Swedish Pirate Ellen Söderberg is EU’s youngest candidate

Ellen Söderberg is the youngest candidate in the EU Parliament elections, but the 18-year-old high school student says she’s not intimidated by the competition or her relative lack of political experience.

Swedish Pirate Ellen Söderberg is EU's youngest candidate

“It makes me feel great that I’m the youngest person running,” Söderberg says. “I think it’s important that young people are active in debate and care about politics.”

She says she spends her days at high school, evenings doing homework, and weekends socializing with family and friends – just like any other “normal” high school kid. Though lately she’s been particularly busy on account of campaigning with the Pirate Party.

“I hope I can be a different voice that people can listen to and understand,” she says. “I hope to get a more open EU Parliament, to speak about integrity, surveillance and piracy. Knowledge is a right as a human. I want knowledge and culture to be free.”

The primary pursuit of the party is to restructure copyright laws, eliminate patent laws and support the right to be anonymous.

“I think it’s important that everyone gets their integrity,” she says. “Everyone should have equal rights no matter where you’re born.”

Söderberg says if elected, her biggest challenge will be facing the competition: up to 785 other politicians, who are predominately middle-aged men.

“I think I’m a strong girl, and I am something different and new,” she says. “I’m not a 50-year-old male like the average European politician. I think young people need a voice in the EU parliament that they don’t have now, and it’s important everyone is represented in the democracy.”
===
▶ ASSIGNED TASK A:
What is the primary pursuit of the Pirate Party, according to the Ellen Söderberg article?
▶ ASSIGNED TASK B:
Write out the stretch of the Ellen Söderberg article that begins at the words "Ellen Söderberg is the" and stops after "the Pirate Party.".

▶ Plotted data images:
===
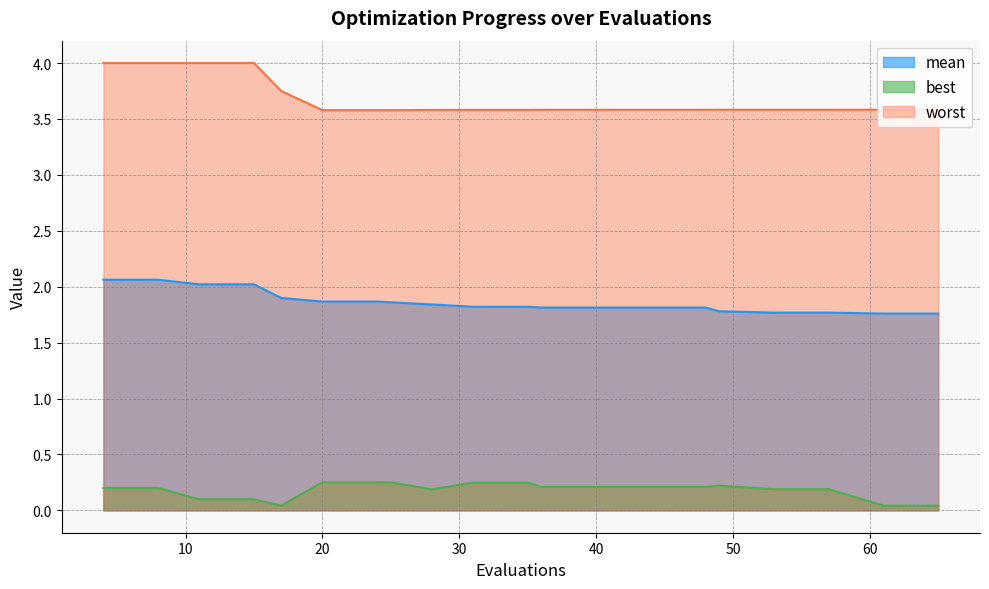

Rank the series by their average value, from lowest to highest.

best, mean, worst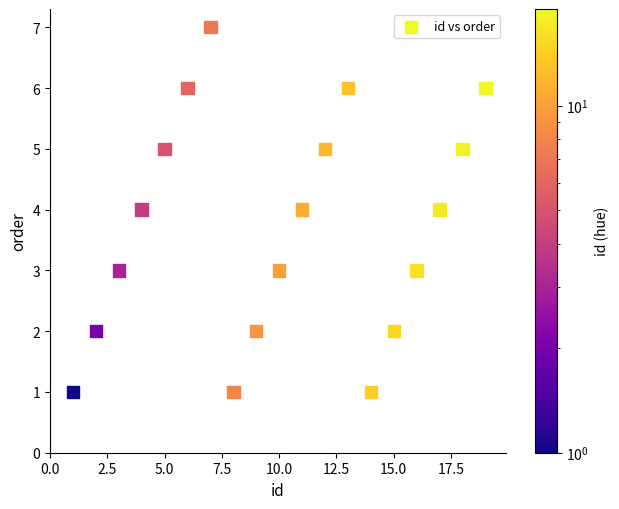

List the coordinates of all points as (Y, X) pairs, reading left to right.

(1, 1)  (2, 2)  (3, 3)  (4, 4)  (5, 5)  (6, 6)  (7, 7)  (1, 8)  (2, 9)  (3, 10)  (4, 11)  (5, 12)  (6, 13)  (1, 14)  (2, 15)  (3, 16)  (4, 17)  (5, 18)  (6, 19)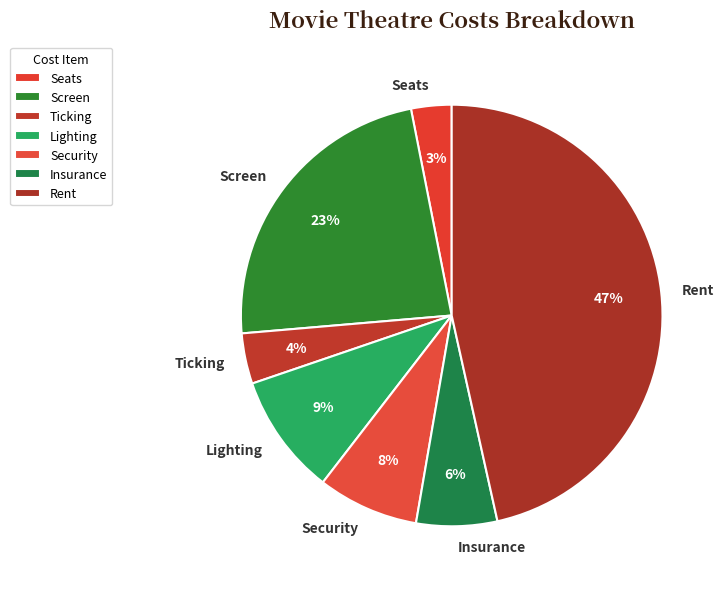

Which category has the smallest portion of the pie?

Seats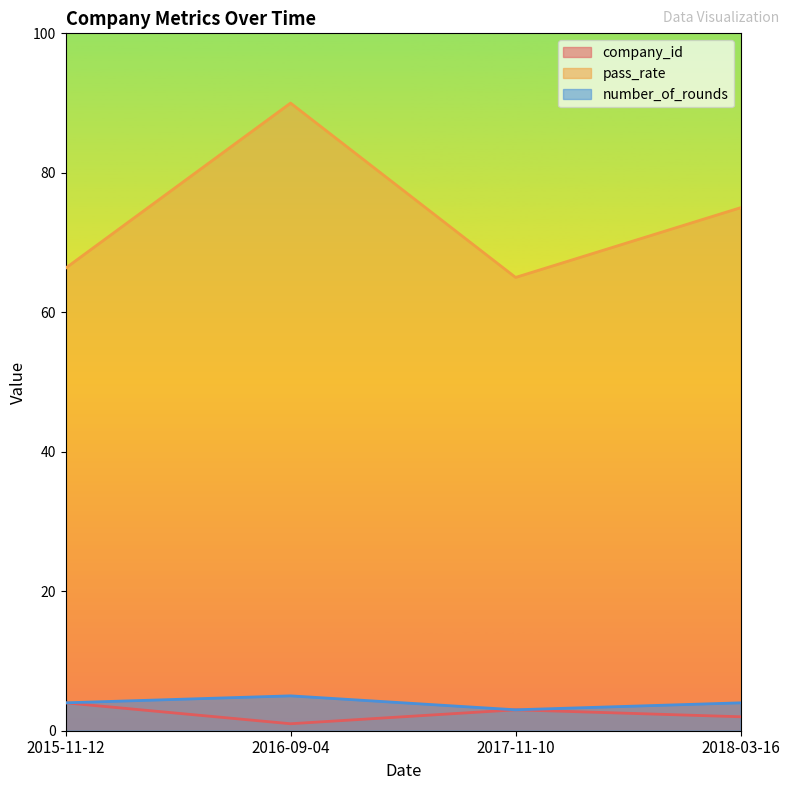

What are all the series names shown in the legend?

company_id, pass_rate, number_of_rounds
===
▶ RESPONSE AREA A:
To restructure copyright laws, eliminate patent laws and support the right to be anonymous.

▶ RESPONSE AREA B:
Ellen Söderberg is the youngest candidate in the EU Parliament elections, but the 18-year-old high school student says she’s not intimidated by the competition or her relative lack of political experience.

Swedish Pirate Ellen Söderberg is EU's youngest candidate

“It makes me feel great that I’m the youngest person running,” Söderberg says. “I think it’s important that young people are active in debate and care about politics.”

She says she spends her days at high school, evenings doing homework, and weekends socializing with family and friends – just like any other “normal” high school kid. Though lately she’s been particularly busy on account of campaigning with the Pirate Party.